Friday, November 28, 2008

I Don't Have to Live This Way

agenda--what a character wants; an achievement, goal, or status that propels the character's behavior throughout the arc of the story in which the character is involved. As the story develops, the reader and perhaps other characters in the story gain an understanding of what the individual with agenda is willing to do in order to realize his goal. Agenda is much like the magnetized cards substituting for keys at hotels and motels; without them, the character doesn't get entry into a scene much less the story. Even minor characters have agendas. Major or minor in status, each character has a strong sense of entitlement to the agenda and is impacted by the hoped-for result of achieving it. Simply put, agenda is the armature about which character is wrapped.
Before considering such details as physical appearance or relationship to other characters, a writer will do well to consider the why and wherefore of the agenda that character carries, then perhaps the writer can consider the relative importance of what that character was doing before making appearances in various scenes, then the expectations that character had in entering the scene. Next would come the character's relationship (if any) with the theme of the story and/or the other characters. Then the writer may consider physical attributes.

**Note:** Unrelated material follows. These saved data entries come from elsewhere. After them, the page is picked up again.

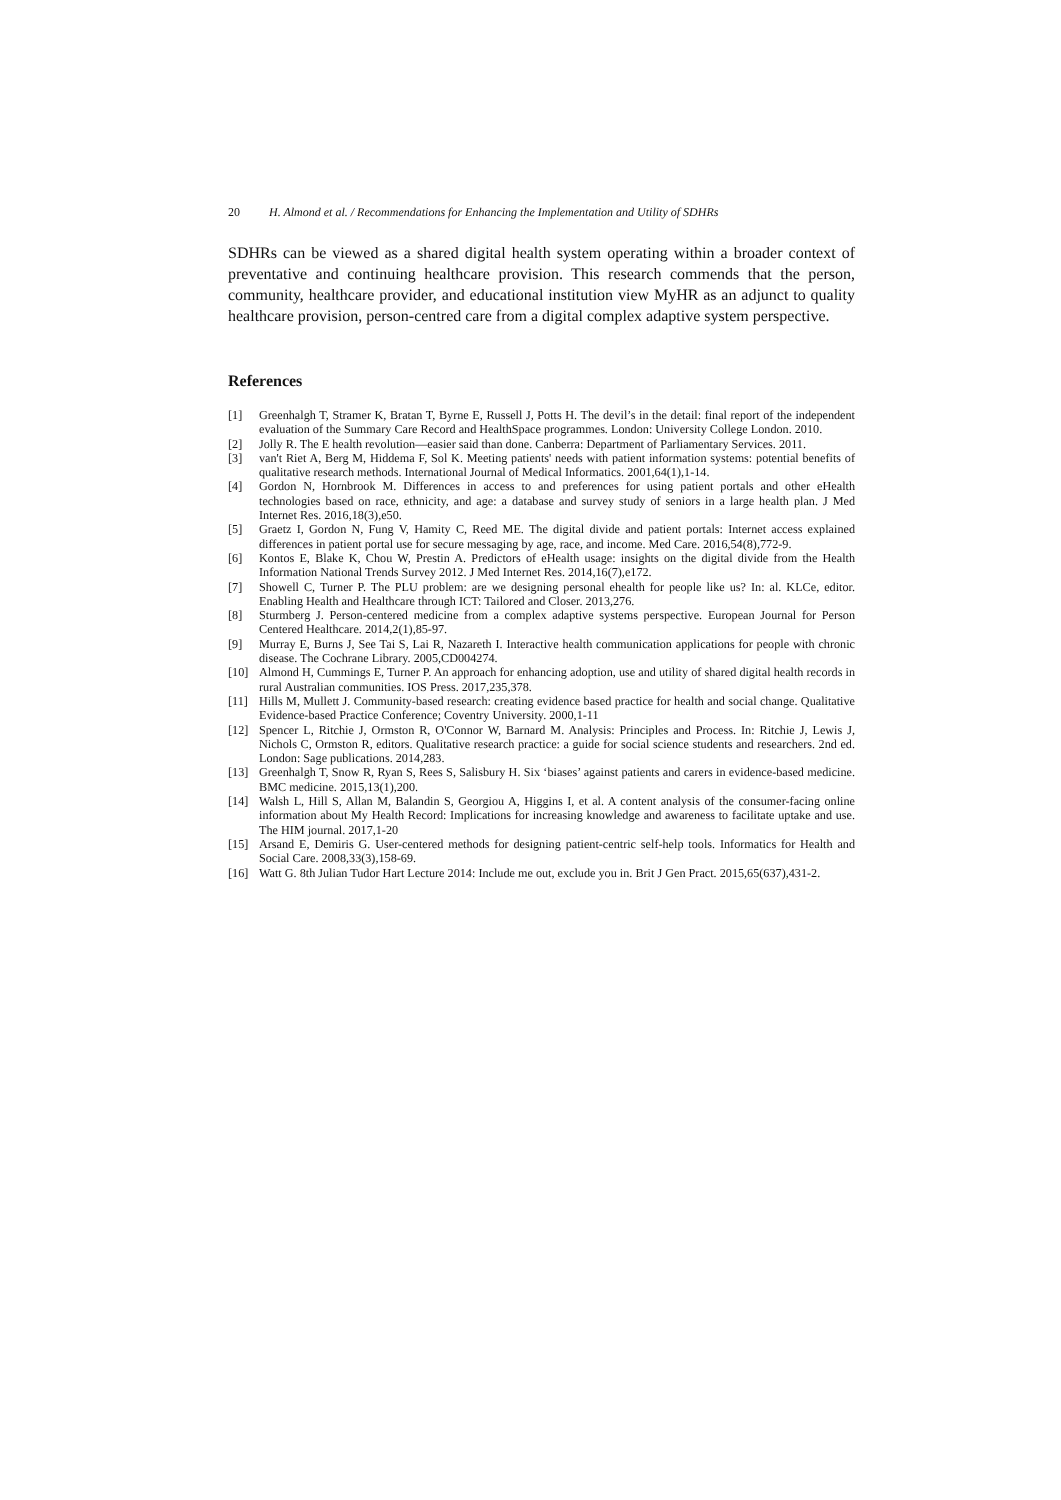20 H. Almond et al. / Recommendations for Enhancing the Implementation and Utility of SDHRs
SDHRs can be viewed as a shared digital health system operating within a broader context of preventative and continuing healthcare provision. This research commends that the person, community, healthcare provider, and educational institution view MyHR as an adjunct to quality healthcare provision, person-centred care from a digital complex adaptive system perspective.
References
[1] Greenhalgh T, Stramer K, Bratan T, Byrne E, Russell J, Potts H. The devil’s in the detail: final report of the independent evaluation of the Summary Care Record and HealthSpace programmes. London: University College London. 2010.
[2] Jolly R. The E health revolution—easier said than done. Canberra: Department of Parliamentary Services. 2011.
[3] van't Riet A, Berg M, Hiddema F, Sol K. Meeting patients' needs with patient information systems: potential benefits of qualitative research methods. International Journal of Medical Informatics. 2001,64(1),1-14.
[4] Gordon N, Hornbrook M. Differences in access to and preferences for using patient portals and other eHealth technologies based on race, ethnicity, and age: a database and survey study of seniors in a large health plan. J Med Internet Res. 2016,18(3),e50.
[5] Graetz I, Gordon N, Fung V, Hamity C, Reed ME. The digital divide and patient portals: Internet access explained differences in patient portal use for secure messaging by age, race, and income. Med Care. 2016,54(8),772-9.
[6] Kontos E, Blake K, Chou W, Prestin A. Predictors of eHealth usage: insights on the digital divide from the Health Information National Trends Survey 2012. J Med Internet Res. 2014,16(7),e172.
[7] Showell C, Turner P. The PLU problem: are we designing personal ehealth for people like us? In: al. KLCe, editor. Enabling Health and Healthcare through ICT: Tailored and Closer. 2013,276.
[8] Sturmberg J. Person-centered medicine from a complex adaptive systems perspective. European Journal for Person Centered Healthcare. 2014,2(1),85-97.
[9] Murray E, Burns J, See Tai S, Lai R, Nazareth I. Interactive health communication applications for people with chronic disease. The Cochrane Library. 2005,CD004274.
[10] Almond H, Cummings E, Turner P. An approach for enhancing adoption, use and utility of shared digital health records in rural Australian communities. IOS Press. 2017,235,378.
[11] Hills M, Mullett J. Community-based research: creating evidence based practice for health and social change. Qualitative Evidence-based Practice Conference; Coventry University. 2000,1-11
[12] Spencer L, Ritchie J, Ormston R, O'Connor W, Barnard M. Analysis: Principles and Process. In: Ritchie J, Lewis J, Nichols C, Ormston R, editors. Qualitative research practice: a guide for social science students and researchers. 2nd ed. London: Sage publications. 2014,283.
[13] Greenhalgh T, Snow R, Ryan S, Rees S, Salisbury H. Six ‘biases’ against patients and carers in evidence-based medicine. BMC medicine. 2015,13(1),200.
[14] Walsh L, Hill S, Allan M, Balandin S, Georgiou A, Higgins I, et al. A content analysis of the consumer-facing online information about My Health Record: Implications for increasing knowledge and awareness to facilitate uptake and use. The HIM journal. 2017,1-20
[15] Arsand E, Demiris G. User-centered methods for designing patient-centric self-help tools. Informatics for Health and Social Care. 2008,33(3),158-69.
[16] Watt G. 8th Julian Tudor Hart Lecture 2014: Include me out, exclude you in. Brit J Gen Pract. 2015,65(637),431-2.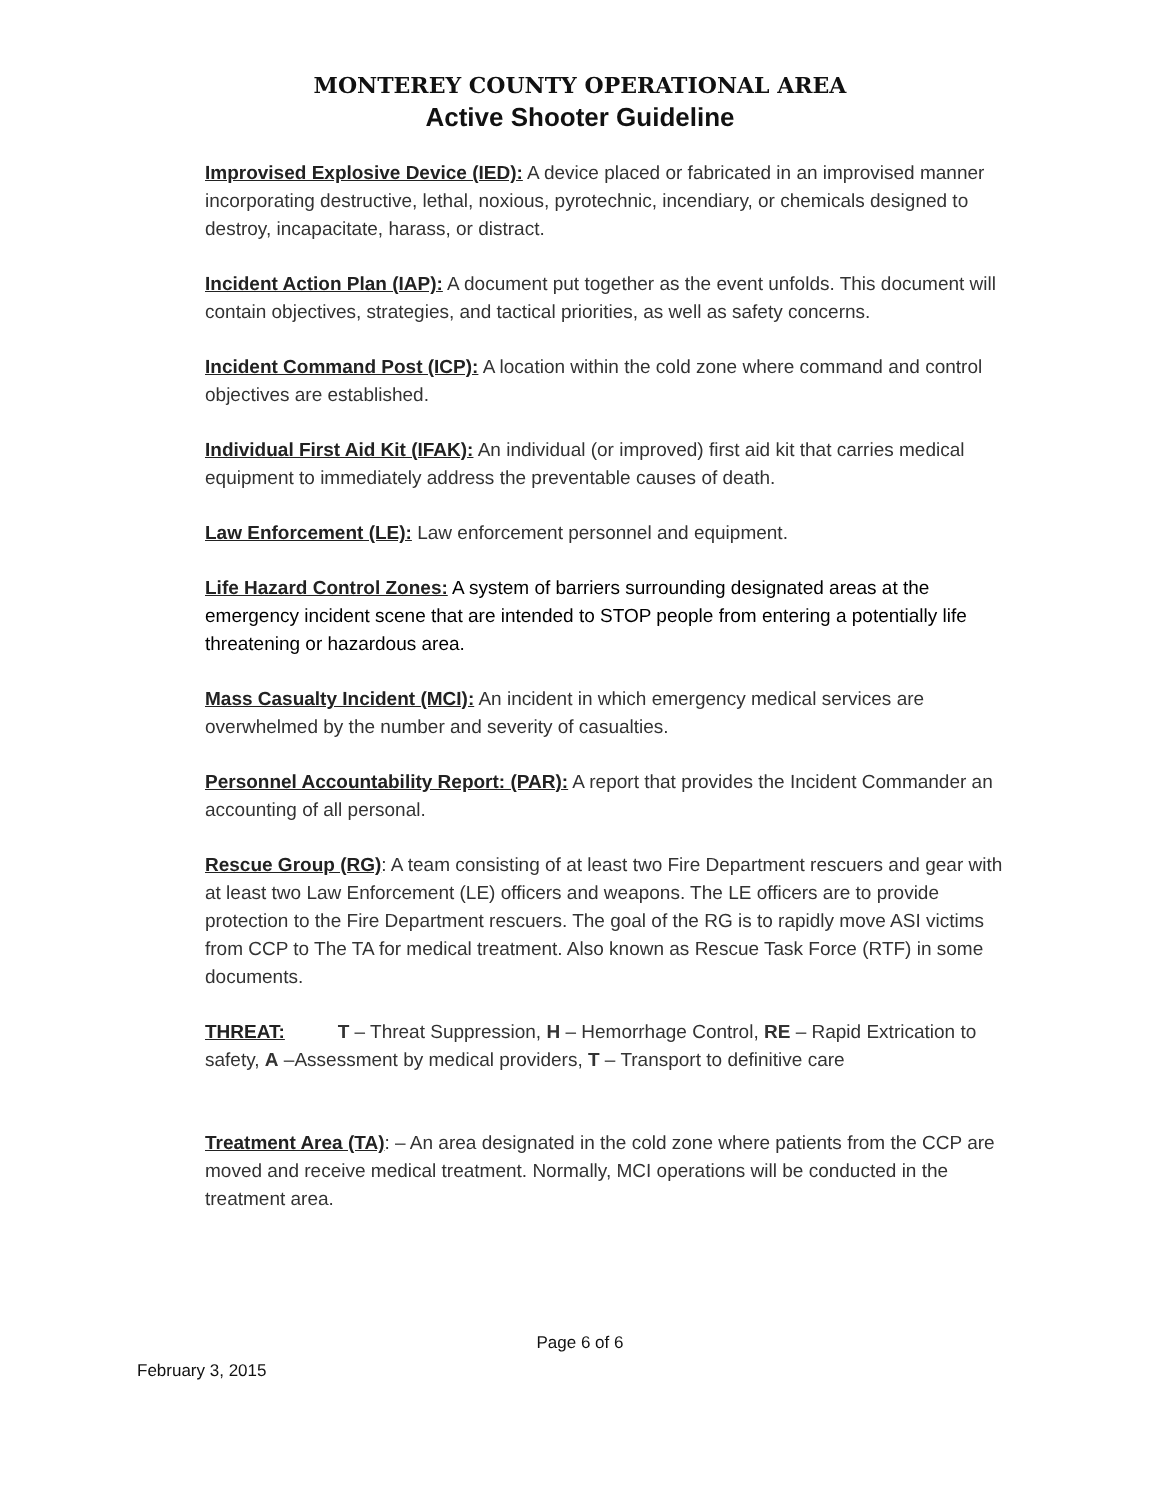MONTEREY COUNTY OPERATIONAL AREA
Active Shooter Guideline
Improvised Explosive Device (IED): A device placed or fabricated in an improvised manner incorporating destructive, lethal, noxious, pyrotechnic, incendiary, or chemicals designed to destroy, incapacitate, harass, or distract.
Incident Action Plan (IAP): A document put together as the event unfolds. This document will contain objectives, strategies, and tactical priorities, as well as safety concerns.
Incident Command Post (ICP): A location within the cold zone where command and control objectives are established.
Individual First Aid Kit (IFAK): An individual (or improved) first aid kit that carries medical equipment to immediately address the preventable causes of death.
Law Enforcement (LE): Law enforcement personnel and equipment.
Life Hazard Control Zones: A system of barriers surrounding designated areas at the emergency incident scene that are intended to STOP people from entering a potentially life threatening or hazardous area.
Mass Casualty Incident (MCI): An incident in which emergency medical services are overwhelmed by the number and severity of casualties.
Personnel Accountability Report: (PAR): A report that provides the Incident Commander an accounting of all personal.
Rescue Group (RG): A team consisting of at least two Fire Department rescuers and gear with at least two Law Enforcement (LE) officers and weapons. The LE officers are to provide protection to the Fire Department rescuers. The goal of the RG is to rapidly move ASI victims from CCP to The TA for medical treatment. Also known as Rescue Task Force (RTF) in some documents.
THREAT: T – Threat Suppression, H – Hemorrhage Control, RE – Rapid Extrication to safety, A –Assessment by medical providers, T – Transport to definitive care
Treatment Area (TA): – An area designated in the cold zone where patients from the CCP are moved and receive medical treatment. Normally, MCI operations will be conducted in the treatment area.
Page 6 of 6
February 3, 2015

A postal service worker, taxi driver, or deliverer of a pizza or take-out Chinese, more or less faceless, throw-away characters, nevertheless preserve the vital atmosphere of plausible reality if they are allotted agenda. Thus the mail delivery person has the agenda of wanting assurance that the recipient gets the intended letter, the taxi driver has perhaps a political agenda or wants an agent for his screenplay, the pizza delivery person is an actor awaiting discovery by a casting director. The extra line or dialogue or gesture provided by such individuals is another layer of reality painted onto the story.

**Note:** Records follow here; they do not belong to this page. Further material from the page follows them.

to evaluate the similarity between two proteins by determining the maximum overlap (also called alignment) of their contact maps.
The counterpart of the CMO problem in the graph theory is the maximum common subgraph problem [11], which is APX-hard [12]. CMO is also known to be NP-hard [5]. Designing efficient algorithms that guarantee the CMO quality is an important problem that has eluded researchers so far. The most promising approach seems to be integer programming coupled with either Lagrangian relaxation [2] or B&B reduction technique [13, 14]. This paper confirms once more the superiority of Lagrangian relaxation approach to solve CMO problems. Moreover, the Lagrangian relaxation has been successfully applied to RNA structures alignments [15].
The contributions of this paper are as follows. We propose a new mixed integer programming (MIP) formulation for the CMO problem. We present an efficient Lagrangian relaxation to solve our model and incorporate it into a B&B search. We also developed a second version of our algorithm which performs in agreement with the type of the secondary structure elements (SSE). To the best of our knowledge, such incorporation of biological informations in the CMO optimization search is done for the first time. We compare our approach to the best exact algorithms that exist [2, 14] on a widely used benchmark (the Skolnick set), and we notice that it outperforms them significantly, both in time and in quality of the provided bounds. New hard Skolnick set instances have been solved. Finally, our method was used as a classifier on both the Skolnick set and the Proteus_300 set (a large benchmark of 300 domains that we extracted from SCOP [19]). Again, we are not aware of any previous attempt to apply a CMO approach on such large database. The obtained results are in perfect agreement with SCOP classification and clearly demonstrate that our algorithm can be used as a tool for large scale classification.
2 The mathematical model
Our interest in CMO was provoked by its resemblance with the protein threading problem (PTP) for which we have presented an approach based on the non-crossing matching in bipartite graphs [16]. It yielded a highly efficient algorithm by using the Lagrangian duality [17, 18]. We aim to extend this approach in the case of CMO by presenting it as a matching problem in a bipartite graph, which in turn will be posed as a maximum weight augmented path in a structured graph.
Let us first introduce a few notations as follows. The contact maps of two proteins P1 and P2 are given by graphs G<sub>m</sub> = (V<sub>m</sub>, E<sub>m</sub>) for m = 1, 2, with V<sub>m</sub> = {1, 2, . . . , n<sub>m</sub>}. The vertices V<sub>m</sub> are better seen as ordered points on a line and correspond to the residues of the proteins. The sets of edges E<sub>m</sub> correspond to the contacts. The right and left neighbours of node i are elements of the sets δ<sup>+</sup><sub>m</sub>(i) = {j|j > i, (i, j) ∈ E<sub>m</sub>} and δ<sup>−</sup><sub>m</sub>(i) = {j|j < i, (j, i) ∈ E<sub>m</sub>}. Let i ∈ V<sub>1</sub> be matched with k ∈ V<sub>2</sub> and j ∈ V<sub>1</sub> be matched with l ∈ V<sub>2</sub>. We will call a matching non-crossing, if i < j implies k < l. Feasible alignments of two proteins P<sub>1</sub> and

Regardless of whether the story is genre or literary, agenda is an essential ingredient. By checking agenda, the reader is drawn in to a greater understanding of the intent and scope of the story, the writer is given clues for the ending, and the characters are given clues for idiosyncratic behavior that yanks them, kicking and screaming, from the comfortable shadow land of cliche.

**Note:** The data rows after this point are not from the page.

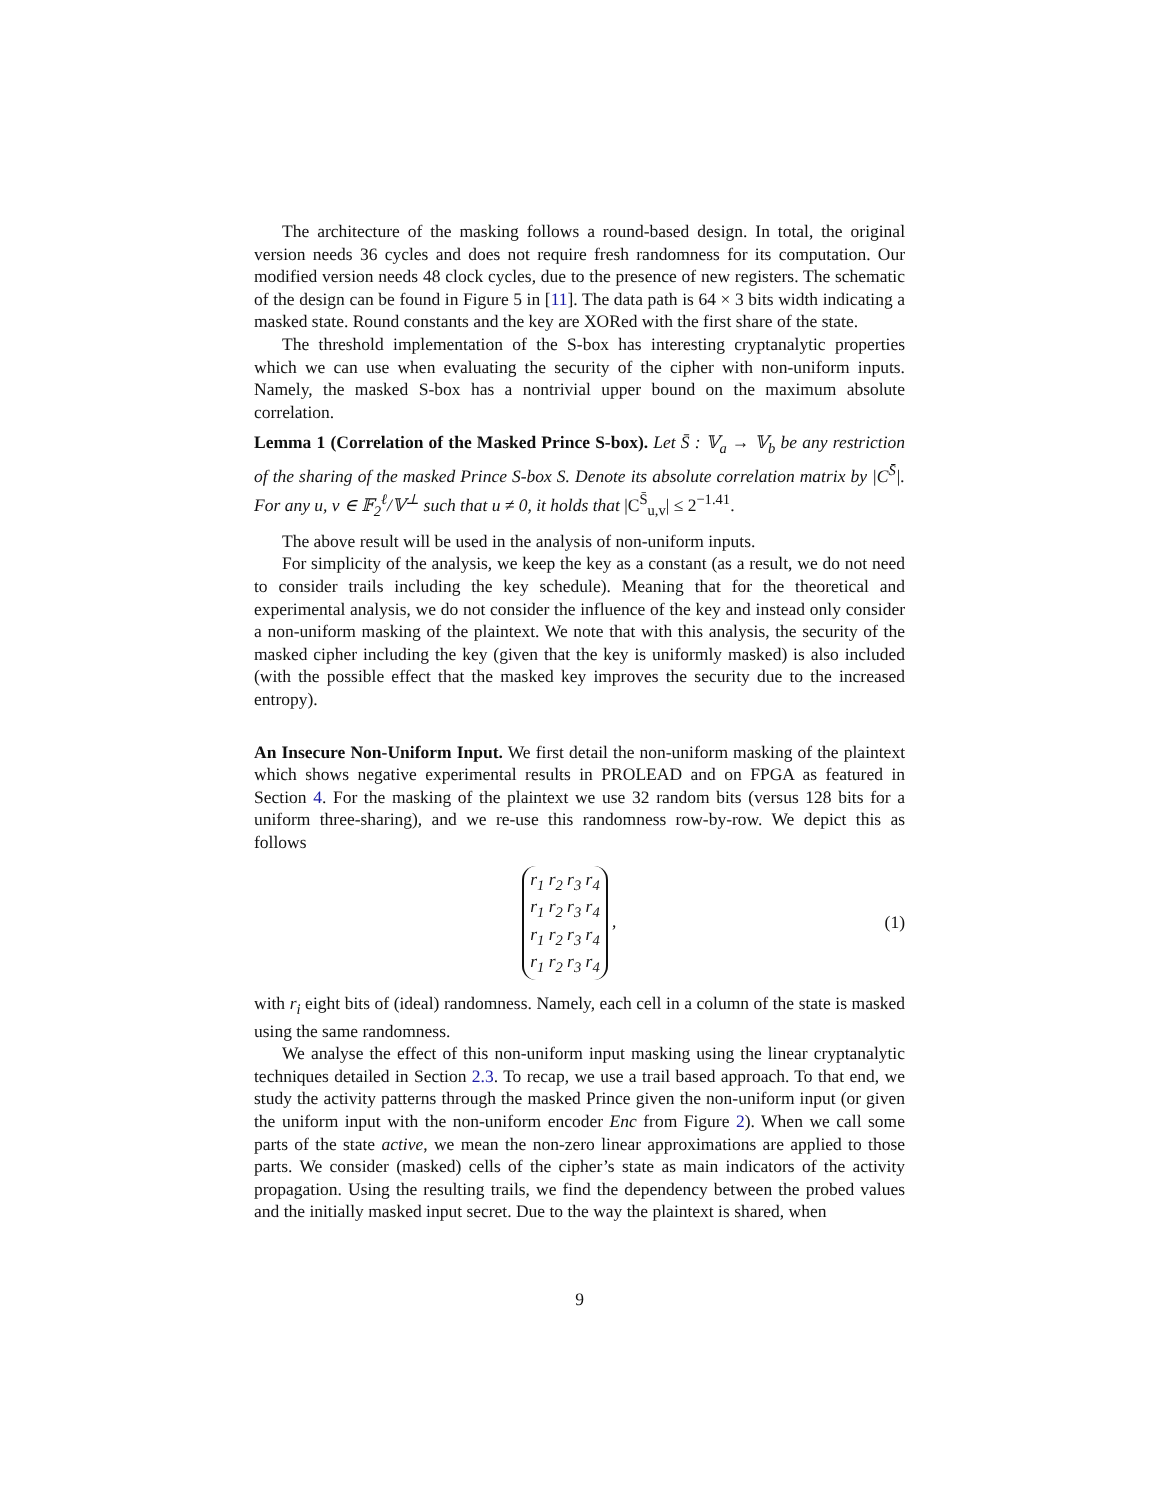The architecture of the masking follows a round-based design. In total, the original version needs 36 cycles and does not require fresh randomness for its computation. Our modified version needs 48 clock cycles, due to the presence of new registers. The schematic of the design can be found in Figure 5 in [11]. The data path is 64 × 3 bits width indicating a masked state. Round constants and the key are XORed with the first share of the state.
The threshold implementation of the S-box has interesting cryptanalytic properties which we can use when evaluating the security of the cipher with non-uniform inputs. Namely, the masked S-box has a nontrivial upper bound on the maximum absolute correlation.
Lemma 1 (Correlation of the Masked Prince S-box). Let S̄ : 𝕍<sub>a</sub> → 𝕍<sub>b</sub> be any restriction of the sharing of the masked Prince S-box S. Denote its absolute correlation matrix by |C<sup>S̄</sup>|. For any u, v ∈ 𝔽<sub>2</sub><sup>ℓ</sup>/𝕍<sup>⊥</sup> such that u ≠ 0, it holds that |C<sup>S̄</sup><sub>u,v</sub>| ≤ 2<sup>−1.41</sup>.
The above result will be used in the analysis of non-uniform inputs.
For simplicity of the analysis, we keep the key as a constant (as a result, we do not need to consider trails including the key schedule). Meaning that for the theoretical and experimental analysis, we do not consider the influence of the key and instead only consider a non-uniform masking of the plaintext. We note that with this analysis, the security of the masked cipher including the key (given that the key is uniformly masked) is also included (with the possible effect that the masked key improves the security due to the increased entropy).
An Insecure Non-Uniform Input. We first detail the non-uniform masking of the plaintext which shows negative experimental results in PROLEAD and on FPGA as featured in Section 4. For the masking of the plaintext we use 32 random bits (versus 128 bits for a uniform three-sharing), and we re-use this randomness row-by-row. We depict this as follows
r<sub>1</sub> r<sub>2</sub> r<sub>3</sub> r<sub>4</sub>
r<sub>1</sub> r<sub>2</sub> r<sub>3</sub> r<sub>4</sub>
r<sub>1</sub> r<sub>2</sub> r<sub>3</sub> r<sub>4</sub>
r<sub>1</sub> r<sub>2</sub> r<sub>3</sub> r<sub>4</sub> ,
(1)
with r<sub>i</sub> eight bits of (ideal) randomness. Namely, each cell in a column of the state is masked using the same randomness.
We analyse the effect of this non-uniform input masking using the linear cryptanalytic techniques detailed in Section 2.3. To recap, we use a trail based approach. To that end, we study the activity patterns through the masked Prince given the non-uniform input (or given the uniform input with the non-uniform encoder Enc from Figure 2). When we call some parts of the state active, we mean the non-zero linear approximations are applied to those parts. We consider (masked) cells of the cipher’s state as main indicators of the activity propagation. Using the resulting trails, we find the dependency between the probed values and the initially masked input secret. Due to the way the plaintext is shared, when
9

Some characters of necessity hide their agendas, their behavior carefully controlled to conceal their overarching intent. Thus one of the more useful tests applied to persons in reality and characters in story: Does this individual's behavior hint at a hidden agenda? The result of behavior intended to conceal an agenda is an entire layer of irony. (Imagine the delicious irony in a character hoping to conceal an agenda with a range of behavior that ultimately convinces him of the wrongness of his agenda and the moral correctness of his subterfuge.)
One of the many reasons for the popularity of the mystery or suspense story is the opportunity for the reader to match wits with the author, the detectives, and the cast of characters in the examination of agenda (motive).
Agenda in fiction does not have to be any more rational than it is in real life. Ahab had intellectual reasons for wanting revenge on the whale, but seeing his tortured physical appearance was enough to suggest validity to his quest.